_Brief_: Everything in the listing beneath must be transcribed exactly.
START Given records
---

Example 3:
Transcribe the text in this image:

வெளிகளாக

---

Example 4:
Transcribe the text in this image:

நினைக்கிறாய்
END Given records
_Task response_:
---

Example 3:
Transcribe the text in this image:

வெளிகளாக

---

Example 4:
Transcribe the text in this image:

நினைக்கிறாய்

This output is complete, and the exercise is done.